- **The problem**: Please give back the listing below word for word and drop any images.

- **Exercise data**:
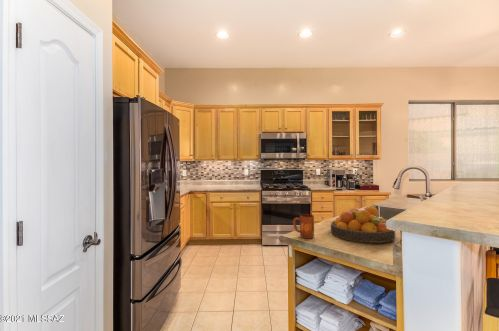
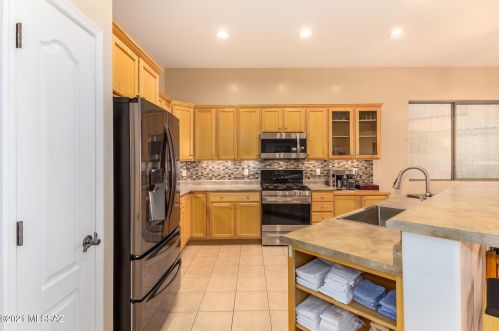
- fruit bowl [330,205,396,244]
- mug [292,213,315,239]
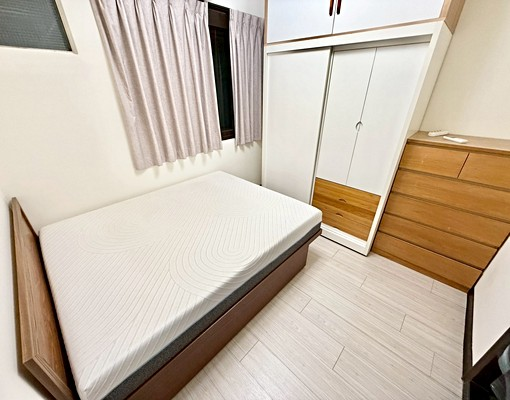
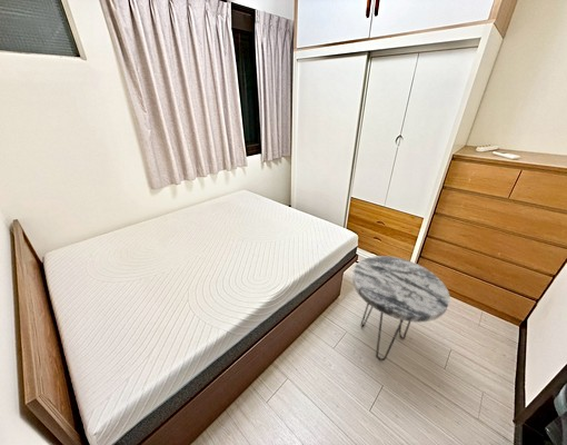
+ side table [351,255,451,362]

- **Exercise response**:
- fruit bowl [330,205,396,244]
- mug [292,213,315,239]
+ side table [351,255,451,362]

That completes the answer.